As cavernas são os principais locais onde estão preservadas evidências da ancestralidade da espécie humana, há milhões de anos, até a história recente, como explicou o escavador André Strauss ao G1. A grande preocupação dos especialistas em espeleologia, a ciência que estuda as cavernas, é que em algumas regiões do país estas formações naturais possuem vários tipos de minérios de valor comercial. A exploração dessas riquezas pode, em tese, levar à extinção das cavernas. A construção de rodovias também impacta negativamente as cavernas, podendo até mesmo causar contaminação do lençol freático.

A maior parte do patrimônio espeleológico do Brasil fica em Minas Gerais, que possui 10.579 cavernas, com destaque para o Quadrilátero Ferrífero e a bacia do Rio das Velhas. Entre Lagoa Santa e Pedro Leopoldo, na Região Metropolitana de Belo Horizonte, fica o complexo de Lapa Vermelha, onde ficam 52 cavernas calcárias e cerca de 170 sítios arqueológicos, dentro do Parque Estadual do Sumidouro. Foi lá que Luzia, o fóssil mais antigo da América Latina, foi encontrada. Recentemente, a região foi alvo da Heineken, que desistiu do “megaprojeto” acordado com o governador Romeu Zema.

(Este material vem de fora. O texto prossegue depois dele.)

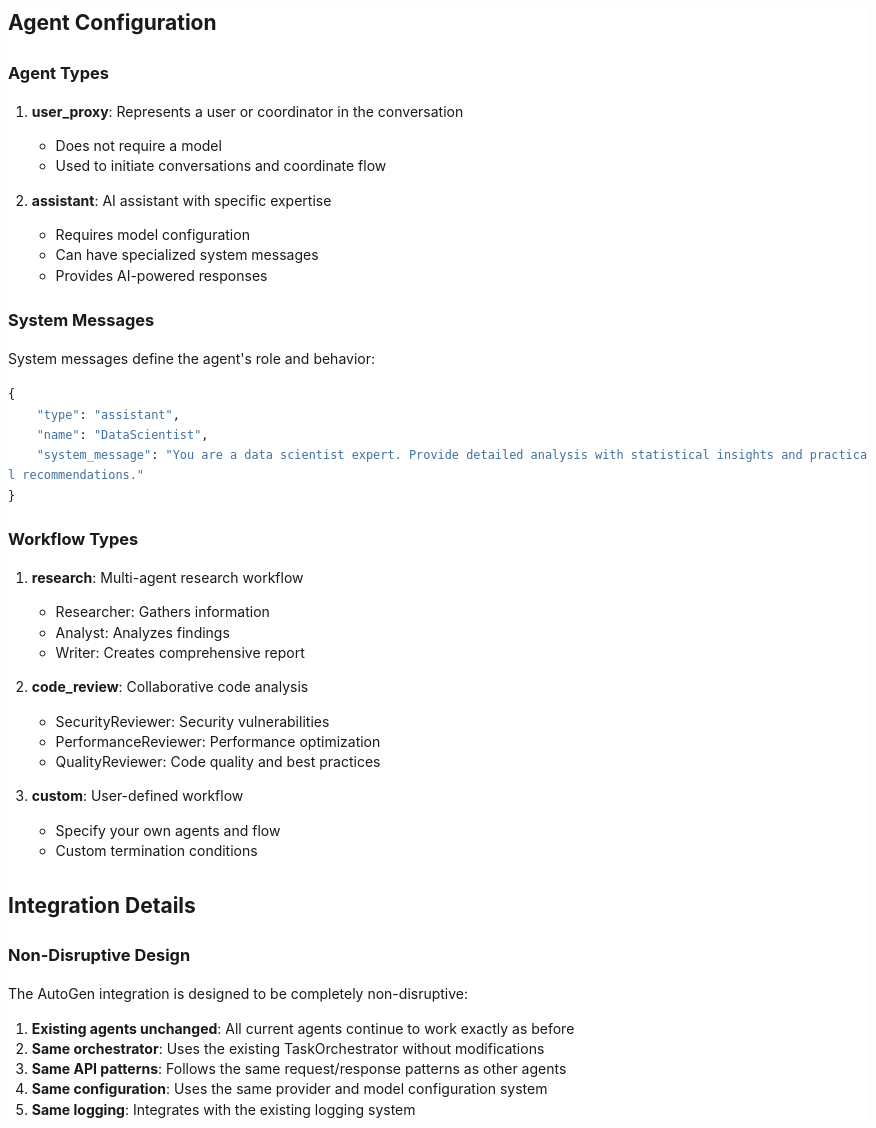## Agent Configuration

### Agent Types

1. **user_proxy**: Represents a user or coordinator in the conversation
   - Does not require a model
   - Used to initiate conversations and coordinate flow

2. **assistant**: AI assistant with specific expertise
   - Requires model configuration
   - Can have specialized system messages
   - Provides AI-powered responses

### System Messages

System messages define the agent's role and behavior:

```python
{
    "type": "assistant",
    "name": "DataScientist",
    "system_message": "You are a data scientist expert. Provide detailed analysis with statistical insights and practical recommendations."
}
```

### Workflow Types

1. **research**: Multi-agent research workflow
   - Researcher: Gathers information
   - Analyst: Analyzes findings
   - Writer: Creates comprehensive report

2. **code_review**: Collaborative code analysis
   - SecurityReviewer: Security vulnerabilities
   - PerformanceReviewer: Performance optimization
   - QualityReviewer: Code quality and best practices

3. **custom**: User-defined workflow
   - Specify your own agents and flow
   - Custom termination conditions

## Integration Details

### Non-Disruptive Design

The AutoGen integration is designed to be completely non-disruptive:

1. **Existing agents unchanged**: All current agents continue to work exactly as before
2. **Same orchestrator**: Uses the existing TaskOrchestrator without modifications
3. **Same API patterns**: Follows the same request/response patterns as other agents
4. **Same configuration**: Uses the same provider and model configuration system
5. **Same logging**: Integrates with the existing logging system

A importância das grutas não reside somente no fato de possibilitar à humanidade conhecer suas origens, envolve uma série de relações ecossistêmicas. Destruir as cavernas significa também degradar as águas subterrâneas que elas abrigam, importantes fontes de abastecimento das populações. A medida pode levar à destruição do habitat de milhares de espécies que vivem nesses ambientes, inclusive endêmicas e ameaçadas de extinção, impactando também na polinização da flora.

Em entrevista ao CBH Rio das Velhas, o coordenador do Centro de Estudos em Biologia Subterrânea da Universidade Federal de Lavras (UFLA), Rodrigo Lopes Ferreira, explicou que “Esse progresso [referindo-se aos empreendimentos de suposta utilidade pública] não se sustenta porque os malefícios e as perdas podem ser incalculáveis. As cavernas da região do Carste, por exemplo, são habitadas por morcegos que prestam serviços ecossistêmicos excepcionais”. Ele prossegue apontando que estudos consolidados mostram que o desaparecimento da população de morcegos deixa os insetos sem predadores, principalmente os de praga agrícola, o que leva a gigantescos prejuízos para as lavouras e o agronegócio, entre outros impactos negativos.

Com o desabrigo de populações que vivem em ambientes cavernosos isolados, há o risco do surgimento de novas epidemias e pandemias, causadas por vírus esses animais hospedam.

A legislação brasileira já permitia atividades econômicas nas cavernas de relevância baixa e média, sendo “intocáveis” apenas as de relevância máxima. Se o decreto entrar em vigor, terá efeito retroativo, o que significa que todas as licenças negadas até hoje com a intenção de proteger essas cavernas poderão ser revistas. Outro risco da mudança na lei tem a ver com os estudos para licenciamento: métodos menos precisos poderão ser usados, por exemplo, para relativizar a importância de uma caverna.